WORK INSTRUCTIONS
1. In the passage about preparing children to inherit wealth, during what period were the sons selling the investments?
2. Copy the section of the passage about preparing children to inherit wealth that opens with the words containing "In their haste" and closes with "out the window.".
3. Write what comes next in the passage about preparing children to inherit wealth, picking up after its final line.

In their haste to get access to the funds, the sons requested that their advisor liquidate the majority of the accounts (against his recommendations) and withdraw everything. Not only was this the worst way to deal with the estate in terms of tax efficiency, but they just so happened to be selling the investments in what had been the worst two months that the markets have seen since the Great Depression. Obviously, for confidentiality reasons, the advisor did not go into details with me, but he did say that the two sons lost tens of thousands, potentially hundreds of thousands, because of their haste and lack of understanding. On top of that, they took all the hard work that their father had done to both raise that money and to protect it for them, and threw it right out the window.
This colleague told me that watching this occur was both a frustrating and frightening experience. It was frustrating because despite his best efforts to explain to the sons exactly why they should not take the actions they were insisting upon, they completely ignored his advice. And short of tying the boys down and forcing them to see things his way (not really a recommended practice in the financial planning world!), there wasn’t much he could do. It was frightening in that he is now fearful for other clients: without action now, this may also be the way their estate is handled.
A large concern in many parents’ lives (including my own) is what will happen to their children when they are no longer there to provide the advice that, in many cases, has seen their children through numerous rough patches and hard times. Children can be impetuous and wind up making poor financial decisions. These poor decisions can take many forms, whether it involves investing in scams, spending savings frivolously or being poorly protected from marriage dissolution or creditors. These are only a few of the many events that can wind up severely damaging your children’s lives. By taking this opportunity to educate our younger generation about their financial well being, we can feel more secure in saying “that won’t happen to my kids, they know better than that.”
It is important to us as a firm that we look after a client’s financial affairs even when they are no longer able to. You have worked hard for the wealth that you have built. If you intend to pass this wealth on to your children, ask yourself this: what have you done to ensure that they are ready to handle it?
PART II: How can I start preparing my children?

INPUT DATA

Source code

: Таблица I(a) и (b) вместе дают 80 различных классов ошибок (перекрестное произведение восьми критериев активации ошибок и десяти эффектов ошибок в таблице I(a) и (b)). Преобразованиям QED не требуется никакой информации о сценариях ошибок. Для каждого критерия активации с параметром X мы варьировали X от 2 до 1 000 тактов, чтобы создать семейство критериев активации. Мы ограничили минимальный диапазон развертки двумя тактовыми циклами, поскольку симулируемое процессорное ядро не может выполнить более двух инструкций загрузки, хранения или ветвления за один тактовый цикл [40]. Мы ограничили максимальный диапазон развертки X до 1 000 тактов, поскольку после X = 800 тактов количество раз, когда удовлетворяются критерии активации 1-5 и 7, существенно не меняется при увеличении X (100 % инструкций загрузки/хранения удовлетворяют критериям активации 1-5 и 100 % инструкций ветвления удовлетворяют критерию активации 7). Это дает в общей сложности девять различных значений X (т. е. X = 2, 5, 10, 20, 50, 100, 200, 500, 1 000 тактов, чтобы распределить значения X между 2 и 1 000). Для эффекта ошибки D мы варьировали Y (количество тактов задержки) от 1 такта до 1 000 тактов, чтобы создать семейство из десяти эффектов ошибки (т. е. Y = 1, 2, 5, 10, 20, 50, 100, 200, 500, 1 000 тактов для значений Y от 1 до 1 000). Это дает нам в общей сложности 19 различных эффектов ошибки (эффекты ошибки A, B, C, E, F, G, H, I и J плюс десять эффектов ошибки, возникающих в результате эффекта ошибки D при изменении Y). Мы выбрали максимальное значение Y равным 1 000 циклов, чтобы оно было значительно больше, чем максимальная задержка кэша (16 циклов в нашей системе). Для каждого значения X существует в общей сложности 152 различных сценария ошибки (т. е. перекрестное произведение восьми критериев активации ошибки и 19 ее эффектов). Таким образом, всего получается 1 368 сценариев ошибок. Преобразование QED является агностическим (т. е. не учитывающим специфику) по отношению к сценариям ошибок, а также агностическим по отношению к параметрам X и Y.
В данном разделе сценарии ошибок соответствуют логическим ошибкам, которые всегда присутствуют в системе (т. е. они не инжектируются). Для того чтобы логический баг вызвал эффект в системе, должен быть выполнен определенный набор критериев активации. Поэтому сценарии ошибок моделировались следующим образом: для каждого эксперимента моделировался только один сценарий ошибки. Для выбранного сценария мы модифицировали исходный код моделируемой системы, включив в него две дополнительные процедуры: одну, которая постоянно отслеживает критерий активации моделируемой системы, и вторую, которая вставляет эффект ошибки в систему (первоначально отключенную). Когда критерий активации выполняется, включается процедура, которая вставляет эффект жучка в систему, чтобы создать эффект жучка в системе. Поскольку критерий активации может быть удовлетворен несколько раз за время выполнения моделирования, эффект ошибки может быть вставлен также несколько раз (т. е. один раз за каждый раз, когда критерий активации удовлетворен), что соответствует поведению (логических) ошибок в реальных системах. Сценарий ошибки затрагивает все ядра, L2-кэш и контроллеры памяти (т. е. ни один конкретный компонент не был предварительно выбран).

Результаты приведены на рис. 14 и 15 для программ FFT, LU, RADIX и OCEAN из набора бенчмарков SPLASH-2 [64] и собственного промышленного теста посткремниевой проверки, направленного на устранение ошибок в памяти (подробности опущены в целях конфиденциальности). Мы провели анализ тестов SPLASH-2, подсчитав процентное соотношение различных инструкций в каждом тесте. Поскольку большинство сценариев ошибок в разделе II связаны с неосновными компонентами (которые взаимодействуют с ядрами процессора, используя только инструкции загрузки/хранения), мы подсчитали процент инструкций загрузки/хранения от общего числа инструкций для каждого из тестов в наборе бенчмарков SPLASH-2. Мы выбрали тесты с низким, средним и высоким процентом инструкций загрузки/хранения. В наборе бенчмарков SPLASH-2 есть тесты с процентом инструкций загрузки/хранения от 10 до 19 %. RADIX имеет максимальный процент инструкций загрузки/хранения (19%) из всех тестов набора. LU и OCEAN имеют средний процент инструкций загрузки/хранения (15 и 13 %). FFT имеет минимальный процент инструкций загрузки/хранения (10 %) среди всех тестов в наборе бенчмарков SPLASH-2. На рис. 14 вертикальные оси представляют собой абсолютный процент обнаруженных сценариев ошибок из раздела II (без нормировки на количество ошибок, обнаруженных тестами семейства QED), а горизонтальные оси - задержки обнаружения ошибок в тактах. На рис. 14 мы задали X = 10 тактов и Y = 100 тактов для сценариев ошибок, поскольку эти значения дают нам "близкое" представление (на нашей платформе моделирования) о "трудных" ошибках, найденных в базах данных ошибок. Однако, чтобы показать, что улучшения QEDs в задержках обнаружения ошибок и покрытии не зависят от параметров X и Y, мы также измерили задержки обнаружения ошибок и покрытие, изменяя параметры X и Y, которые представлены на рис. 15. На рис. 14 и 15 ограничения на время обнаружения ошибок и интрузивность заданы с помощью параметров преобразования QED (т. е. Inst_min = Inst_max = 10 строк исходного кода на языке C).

YOUR WRITTEN ANSWERS
1. During the worst two months the markets have seen since the Great Depression.

2.
In their haste to get access to the funds, the sons requested that their advisor liquidate the majority of the accounts (against his recommendations) and withdraw everything. Not only was this the worst way to deal with the estate in terms of tax efficiency, but they just so happened to be selling the investments in what had been the worst two months that the markets have seen since the Great Depression. Obviously, for confidentiality reasons, the advisor did not go into details with me, but he did say that the two sons lost tens of thousands, potentially hundreds of thousands, because of their haste and lack of understanding. On top of that, they took all the hard work that their father had done to both raise that money and to protect it for them, and threw it right out the window.

3.
Warren’s story of two sons recklessly digging into their father’s estate is a frightening prospect. It is a cautionary tale that shows us the consequences of not preparing our children for the legacy they may receive.
But before we can prepare our families to deal with what we leave behind, it is important that we do our own planning first. We must begin with the end in mind and determine what kind of legacy we want to leave. By making that a part of our personal financial plan, we can communicate more effectively with our children regarding the wealth we’ve built and how they can use it to their advantage after we’ve passed. Granted our own mortality is not a topic we might want to discuss on a sunny Saturday morning, death, unfortunately, is a part of life and will happen to us all some day. It is up to us to be financially prepared for this eventuality.
Let’s assume you have taken the time to put an estate plan in place and you have worked with your advisors to do this in as tax-efficient a manner as possible. What next? Assuming you are leaving some or all of your estate to your children, it is crucial that they are ready to handle this when the time comes.
“Being ready” on the part of your children falls into two categories:
- Working to their own financial plan so that they, too, can make sound, well-informed financial decisions, achieve their own personal long-term financial objectives and build their own wealth, independent of what they may inherit. This is all about your children becoming financially aware and improving their financial knowledge so that they get into the habit of making smart financial decisions long before they need to deal with any inheritance. Working to their own financial plan will do this.
- Having the wherewithal to be able to manage and put to good use the wealth that they may ultimately inherit from you, their parents. If your children fall into the first category, then chances are they will be more than capable of properly managing and benefiting from any inheritance that you may leave them.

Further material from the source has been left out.